• SELECTED EXCERPT
--*--


 Another dual national, Anoosheh Ashoori, accused of being an Israeli spy, was also released. But a third dual national also accused of spying, the businessman and wildlife conservationist Morad Tahbaz, was freed from prison on furlough.

 Zaghari-Ratcliffe, 43, and Ashoori, 67, were released from the control of the Islamic Revolutionary Guards Corps (IRGC) on March 15 at Tehran international airport before being flown to Oman and then on to an RAF base, where they were greeted by their relatives and the British foreign secretary, Liz Truss.

 Truss told MPs the following day that their release was “the result of years of tenacious British diplomacy”. Not everybody agrees with that flattering conclusion although Truss herself was praised for her success, especially her insistence in meeting her Iranian counterpart at the UN last autumn.

 The UK finally struck the deal after the paying of the military equipment debt via a Swiss humanitarian channel. Britain says it has guarantees that the money will be used only for food and medical purposes. Iran is treating Tabhaz, 66, as an American citizen, even though he was born in London, and holds US, UK and Iranian citizenship.

 The UK is thought to have agreed to pay £393.8m owed to Iran after it cancelled a 1971 order of tanks following the overthrow of the Shah. The details of the deal were hammered out in secret talks in February largely in Oman between a British Foreign Office team and the Iranians.

--*--

• INFORMATION SHOWN
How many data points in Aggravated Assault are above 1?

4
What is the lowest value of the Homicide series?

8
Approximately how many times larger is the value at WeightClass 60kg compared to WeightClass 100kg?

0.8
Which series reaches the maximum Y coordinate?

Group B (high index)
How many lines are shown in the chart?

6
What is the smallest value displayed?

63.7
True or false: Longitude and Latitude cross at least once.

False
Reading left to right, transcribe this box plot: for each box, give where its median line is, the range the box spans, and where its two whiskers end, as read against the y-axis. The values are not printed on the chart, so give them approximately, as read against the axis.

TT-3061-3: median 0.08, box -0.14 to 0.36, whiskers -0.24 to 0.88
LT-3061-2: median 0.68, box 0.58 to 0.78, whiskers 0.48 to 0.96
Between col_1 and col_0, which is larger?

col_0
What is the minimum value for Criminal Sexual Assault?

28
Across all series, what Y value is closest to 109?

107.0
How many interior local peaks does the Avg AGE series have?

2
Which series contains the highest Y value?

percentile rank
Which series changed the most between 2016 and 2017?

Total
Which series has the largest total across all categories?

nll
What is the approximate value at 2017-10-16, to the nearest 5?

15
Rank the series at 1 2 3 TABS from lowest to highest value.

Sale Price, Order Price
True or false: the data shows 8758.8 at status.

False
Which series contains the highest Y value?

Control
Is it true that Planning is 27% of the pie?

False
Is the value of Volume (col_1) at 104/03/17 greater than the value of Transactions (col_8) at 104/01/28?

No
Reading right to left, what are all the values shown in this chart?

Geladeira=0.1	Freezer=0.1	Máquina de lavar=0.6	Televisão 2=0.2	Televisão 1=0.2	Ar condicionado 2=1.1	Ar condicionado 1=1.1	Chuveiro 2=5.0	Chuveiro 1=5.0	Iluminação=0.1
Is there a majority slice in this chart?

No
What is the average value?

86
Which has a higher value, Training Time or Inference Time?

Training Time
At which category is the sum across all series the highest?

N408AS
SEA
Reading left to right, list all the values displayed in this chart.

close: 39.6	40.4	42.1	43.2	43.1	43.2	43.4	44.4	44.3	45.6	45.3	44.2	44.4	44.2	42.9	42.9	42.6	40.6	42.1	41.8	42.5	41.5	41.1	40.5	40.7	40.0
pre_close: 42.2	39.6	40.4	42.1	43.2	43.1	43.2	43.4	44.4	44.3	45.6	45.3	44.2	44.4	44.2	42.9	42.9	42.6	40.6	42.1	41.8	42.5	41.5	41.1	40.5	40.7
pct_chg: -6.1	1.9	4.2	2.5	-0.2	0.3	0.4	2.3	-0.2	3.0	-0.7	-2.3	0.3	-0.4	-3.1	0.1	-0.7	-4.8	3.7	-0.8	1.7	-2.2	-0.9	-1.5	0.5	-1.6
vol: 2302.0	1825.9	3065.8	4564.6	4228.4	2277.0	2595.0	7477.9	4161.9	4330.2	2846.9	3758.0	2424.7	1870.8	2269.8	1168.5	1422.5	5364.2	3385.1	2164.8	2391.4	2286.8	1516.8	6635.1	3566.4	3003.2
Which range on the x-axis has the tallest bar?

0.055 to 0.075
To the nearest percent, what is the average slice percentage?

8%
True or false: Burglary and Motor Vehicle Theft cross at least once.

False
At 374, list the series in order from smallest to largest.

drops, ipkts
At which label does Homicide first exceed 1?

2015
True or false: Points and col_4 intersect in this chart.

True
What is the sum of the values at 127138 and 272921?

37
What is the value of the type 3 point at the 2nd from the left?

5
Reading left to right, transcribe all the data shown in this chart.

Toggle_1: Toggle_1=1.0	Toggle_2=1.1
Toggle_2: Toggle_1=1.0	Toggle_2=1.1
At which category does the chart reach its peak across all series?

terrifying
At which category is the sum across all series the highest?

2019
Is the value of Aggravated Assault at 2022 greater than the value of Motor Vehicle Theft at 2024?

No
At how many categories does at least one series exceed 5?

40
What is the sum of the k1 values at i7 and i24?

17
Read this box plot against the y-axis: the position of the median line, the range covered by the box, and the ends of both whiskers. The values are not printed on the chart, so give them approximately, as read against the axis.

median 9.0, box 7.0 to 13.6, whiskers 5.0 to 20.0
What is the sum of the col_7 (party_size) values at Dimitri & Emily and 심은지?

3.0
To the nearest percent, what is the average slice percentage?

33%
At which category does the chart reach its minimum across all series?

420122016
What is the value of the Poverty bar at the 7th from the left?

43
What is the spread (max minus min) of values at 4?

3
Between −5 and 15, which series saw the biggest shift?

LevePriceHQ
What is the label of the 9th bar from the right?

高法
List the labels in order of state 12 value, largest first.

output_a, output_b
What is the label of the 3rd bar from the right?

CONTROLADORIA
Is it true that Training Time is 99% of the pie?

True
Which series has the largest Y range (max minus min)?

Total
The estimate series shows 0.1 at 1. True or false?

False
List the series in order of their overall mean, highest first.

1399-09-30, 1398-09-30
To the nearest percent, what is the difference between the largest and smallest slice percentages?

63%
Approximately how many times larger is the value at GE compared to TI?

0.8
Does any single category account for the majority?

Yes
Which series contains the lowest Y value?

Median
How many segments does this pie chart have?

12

--*--

• YOUR INSTRUCTIONS
Reproduce the passage of the excerpt on the release of the dual nationals from "Truss told MPs" up to and including "and Iranian citizenship.". Rely on the release excerpt by itself, without the listing.

• SOLVED PROBLEM
Truss told MPs the following day that their release was “the result of years of tenacious British diplomacy”. Not everybody agrees with that flattering conclusion although Truss herself was praised for her success, especially her insistence in meeting her Iranian counterpart at the UN last autumn.

 The UK finally struck the deal after the paying of the military equipment debt via a Swiss humanitarian channel. Britain says it has guarantees that the money will be used only for food and medical purposes. Iran is treating Tabhaz, 66, as an American citizen, even though he was born in London, and holds US, UK and Iranian citizenship.